Kilo 101

A Quick Lesson in Caviar…

Caviar is defined as matured sturgeon eggs, and only sturgeon eggs qualify as caviar. The term “caviar” is not interchangeable with the word ”roe”, which refers to all fish eggs such as salmon, trout or flying fish. Caviar is one specific type of roe, but there is no such thing as “red caviar” as salmon row is sometimes called.

The proper name is simply salmon roe, as salmon and sturgeon are entirely different breeds of fish. Even some species that are similar to the sturgeon such as American paddlefish, still do not count as caviar and again their eggs would be correctly referred to as paddlefish roe.

Knowing that all caviar comes from sturgeon, the next part to understand is how caviar is classified. At Kilo, we discuss both types and grades when defining caviar and they are two distinctly different things. The type of caviar refers to the sturgeon species from which the eggs originated. Kilo offers our own distinct caviar from the indigenous California White-Sturgeon.

What are Caviar Grades?

Caviar comes in several different grades, which refers to the quality of the caviar. At Kilo, we measure quality of caviar in five descriptive aspects: four primary criteria with another nuanced criteria factored in.

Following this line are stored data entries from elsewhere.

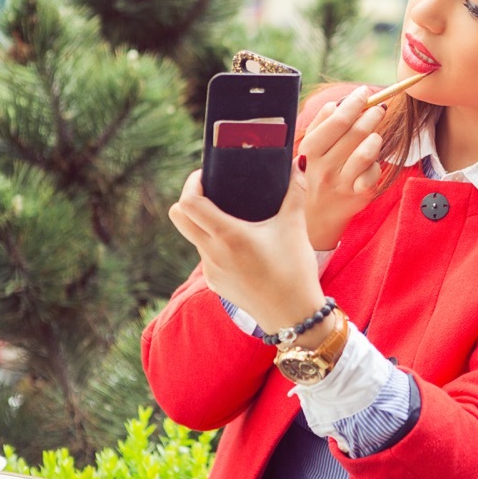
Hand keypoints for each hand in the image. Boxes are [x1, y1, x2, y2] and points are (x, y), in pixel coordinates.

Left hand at [168, 161, 323, 334]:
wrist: (294, 316)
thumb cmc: (295, 270)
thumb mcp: (295, 227)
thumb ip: (296, 191)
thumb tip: (299, 162)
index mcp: (228, 236)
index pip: (189, 203)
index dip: (191, 184)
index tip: (206, 175)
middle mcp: (213, 253)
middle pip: (178, 217)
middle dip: (189, 199)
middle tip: (211, 191)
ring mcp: (211, 271)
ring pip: (193, 237)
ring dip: (203, 223)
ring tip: (231, 216)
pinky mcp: (215, 283)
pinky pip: (205, 256)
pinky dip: (215, 244)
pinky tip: (239, 245)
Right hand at [297, 86, 386, 248]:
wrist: (320, 212)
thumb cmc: (320, 171)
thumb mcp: (313, 147)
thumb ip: (323, 123)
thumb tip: (338, 103)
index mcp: (311, 149)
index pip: (336, 120)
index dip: (354, 103)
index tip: (365, 92)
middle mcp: (325, 166)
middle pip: (355, 133)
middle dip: (371, 115)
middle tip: (379, 107)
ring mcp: (342, 182)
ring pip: (366, 152)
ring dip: (375, 137)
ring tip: (375, 134)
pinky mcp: (358, 194)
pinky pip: (374, 172)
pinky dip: (377, 162)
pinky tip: (373, 160)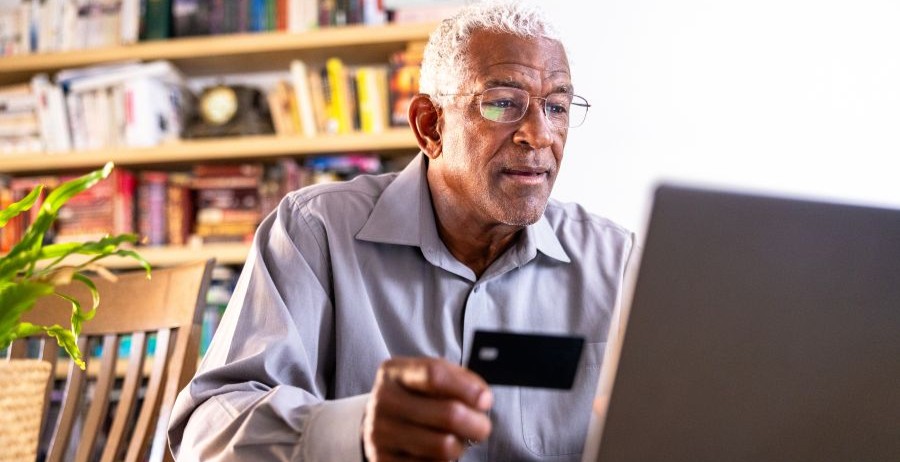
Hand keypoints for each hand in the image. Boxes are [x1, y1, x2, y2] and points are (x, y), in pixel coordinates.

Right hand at [362, 357, 492, 460]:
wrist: (376, 423)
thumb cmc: (413, 397)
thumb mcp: (427, 376)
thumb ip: (457, 379)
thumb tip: (482, 398)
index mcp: (394, 372)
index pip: (435, 375)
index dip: (468, 388)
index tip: (486, 400)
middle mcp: (384, 401)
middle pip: (449, 415)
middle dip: (477, 424)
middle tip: (482, 427)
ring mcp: (380, 433)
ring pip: (444, 446)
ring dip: (460, 446)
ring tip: (457, 440)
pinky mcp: (383, 461)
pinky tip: (437, 453)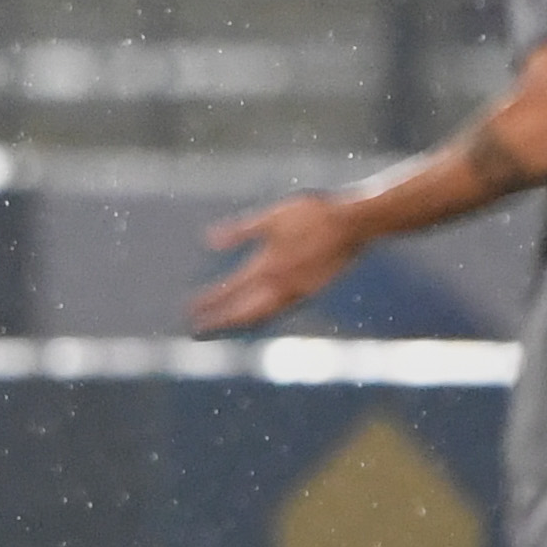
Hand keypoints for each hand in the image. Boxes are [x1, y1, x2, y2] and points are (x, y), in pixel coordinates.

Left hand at [189, 194, 361, 333]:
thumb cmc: (314, 215)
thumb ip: (241, 231)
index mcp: (268, 266)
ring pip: (263, 316)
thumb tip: (210, 240)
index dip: (209, 302)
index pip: (231, 290)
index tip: (191, 312)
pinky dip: (264, 316)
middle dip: (221, 322)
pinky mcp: (312, 292)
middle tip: (199, 331)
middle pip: (244, 312)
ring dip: (242, 322)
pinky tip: (261, 313)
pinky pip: (280, 311)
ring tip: (226, 326)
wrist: (355, 224)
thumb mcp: (272, 217)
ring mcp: (298, 293)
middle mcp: (280, 287)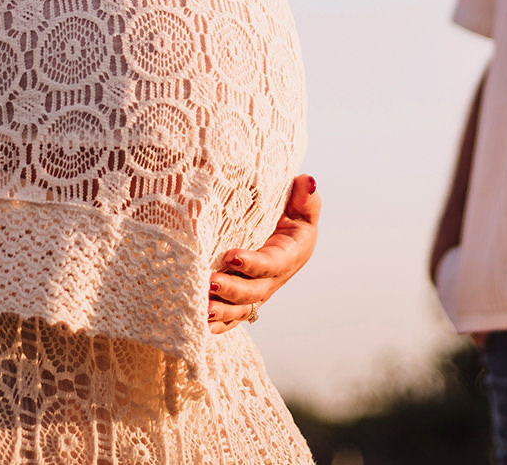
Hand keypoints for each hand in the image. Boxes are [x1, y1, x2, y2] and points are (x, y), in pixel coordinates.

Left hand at [209, 175, 318, 333]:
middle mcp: (272, 280)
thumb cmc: (291, 219)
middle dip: (231, 290)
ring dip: (222, 312)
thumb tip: (306, 181)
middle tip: (210, 283)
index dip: (252, 264)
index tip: (231, 256)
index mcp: (288, 257)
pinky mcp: (244, 301)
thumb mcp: (302, 209)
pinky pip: (232, 318)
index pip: (270, 264)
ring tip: (201, 308)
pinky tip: (200, 325)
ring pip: (241, 310)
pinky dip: (218, 325)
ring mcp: (257, 293)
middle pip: (253, 292)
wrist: (285, 239)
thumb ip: (305, 197)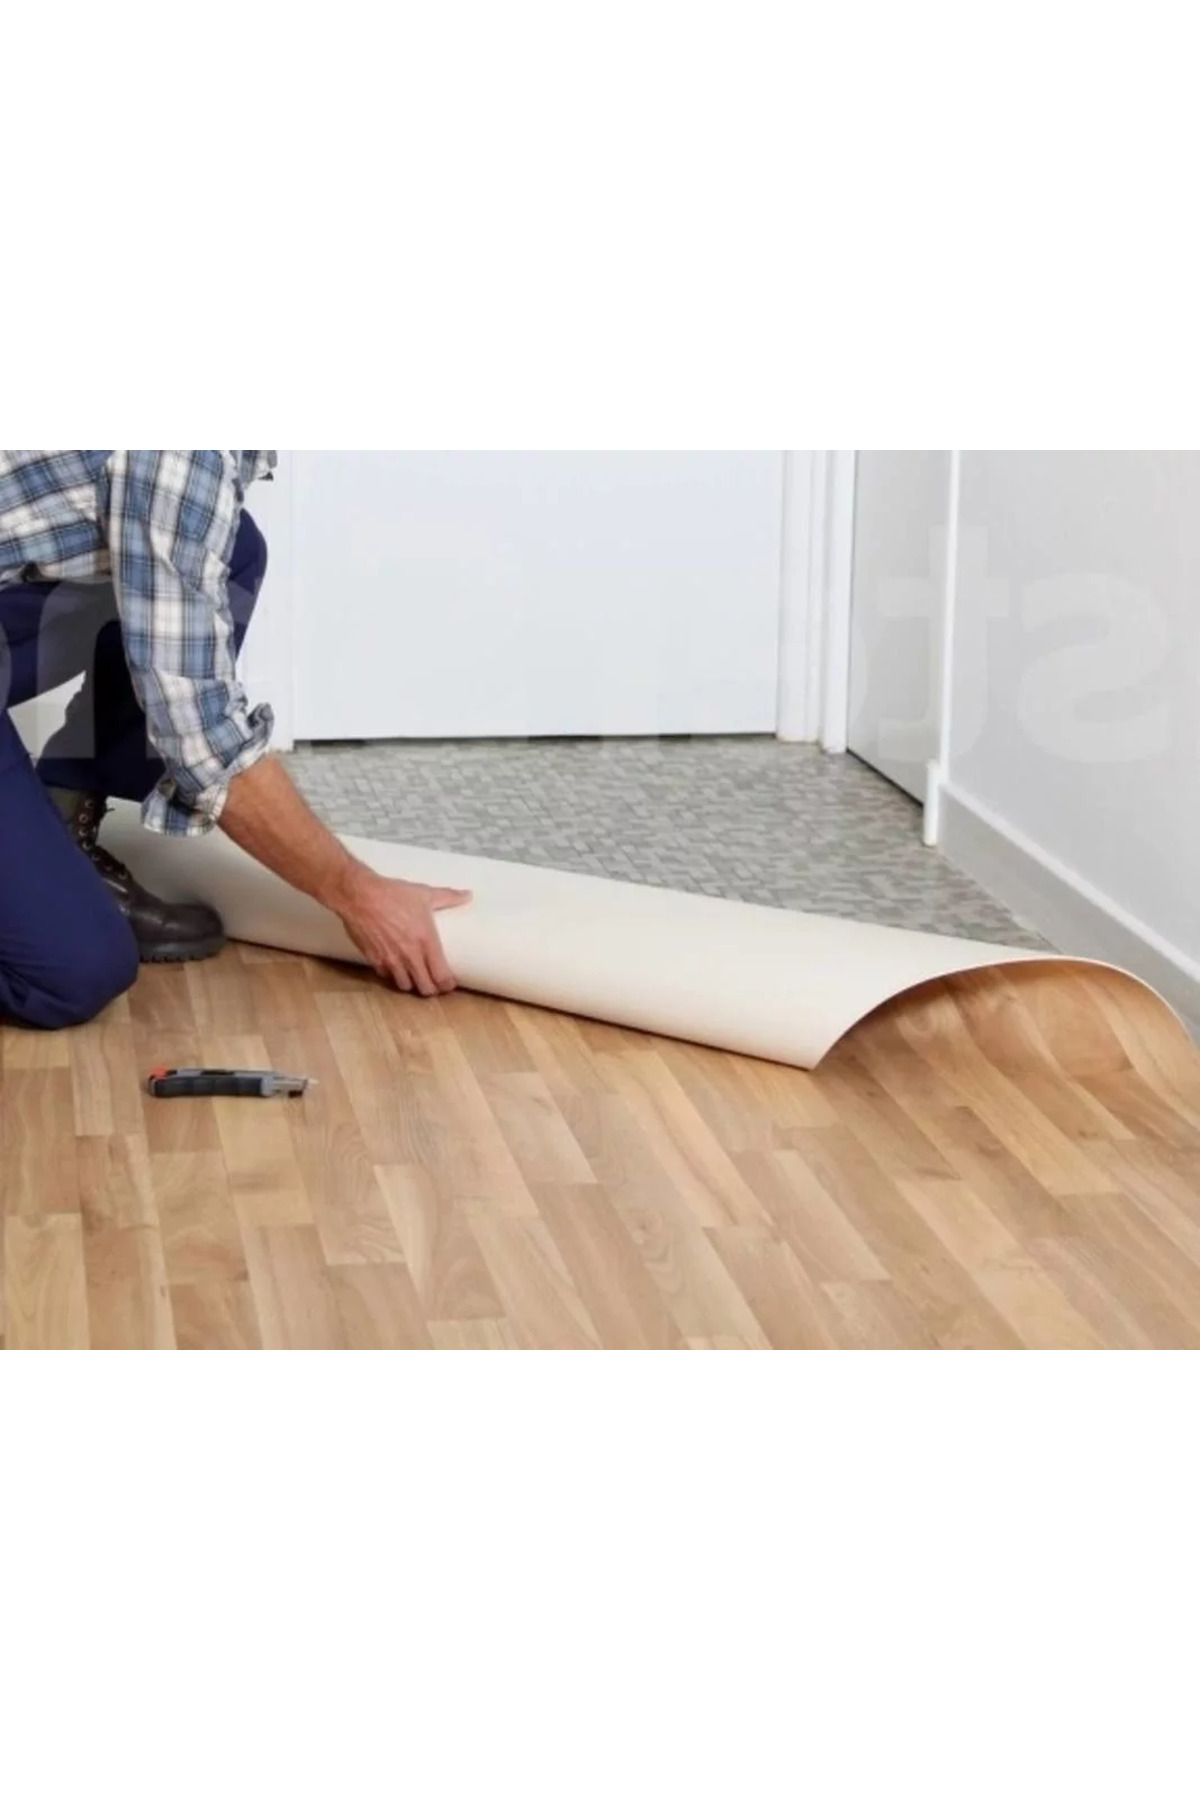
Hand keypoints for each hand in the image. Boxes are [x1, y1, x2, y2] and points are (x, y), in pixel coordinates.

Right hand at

Size – the size of a caviar bead (each individual egg) impacts everything from the texture in your mouth (the “pop”) to the finish. Larger beads have more fluid within them and generally speaking, most people prefer larger beads over the smaller ones. However, size is just one aspect of grade and there are other factors in which it’s notable that the biggest isn’t always the best.

Texture – the firmness and resultant “pop” of the caviar is considered the texture. While individual tastes vary widely, most caviar connoisseurs prefer firmer beads with a more pronounced pop, and our Kilo caviar expert concurs. Firmer texture along with bead size are often closely linked, and both are integral to the Kilo grading process.

Flavor – caviar flavors range widely across types, as the breed of fish absolutely impacts the flavor of the caviar. The way flavor relates to grade is that higher grades of caviar tend to showcase more nuanced, complex, and balanced versions of those flavors. When discussing flavors of caviar, words like briney, salty, fruity, nutty, creamy, and buttery are all used to describe the different caviars. More subtle palates may detect minerals, earth, smoke, port, and other unique tastes as well. Interestingly, the flavors of caviar can be influenced by what the sturgeon are fed and this can lead to some of the variances.

Finish – Caviar leaves both a flavored finish on the tongue, but also an effervescent perfume in the mouth and nostrils. The finish often mimics the flavor profile, with combinations of brine, butter, and cream. Finish in caviar is typically described in terms of smoothness such as “velvety” and duration (“lingering” for example) with smoother and longer finishes generally considered the marks of a quality caviar. Certain caviars have a lighter, cleaner finish that leaves the mouth and nostrils clear, while others have a heavier finish that coats the palate and is more prominent in the senses.

What about color of the caviar?

 When it comes to caviar, color is the most widely varied descriptor not only between grades and types, but also from individual fish to fish. This makes color a factor to be considered, with the keen understanding that variance in colors is not an outright indicator of quality, and not even always consistent across types or grades. Because of this, Kilo uses color as a good indicator of quality in conjunction with the other key factors listed above, so that you can ensure that whatever color caviar you tend towards, the flavor, texture, size, and finish of the beads are always the main considerations.

What are Kilo’s caviar grades?

Kilo caviar offers five grades, starting with Estate, then Select ,Reserve, Golden Reserve, and Crown Jewel. Due to the variations between types even within the different grades, there is no single differentiator for determining what makes a Crown Jewel versus a Reserve caviar. The grading process takes time with our caviar experts reviewing each batch for texture, flavor, size, finish, and even color. Once a batch of caviar is graded, it then is ready to be packaged for sale.
When selecting a caviar, we always encourage people to consider their personal preferences in taste and flavor, and then determine first which type and second which grade they would like.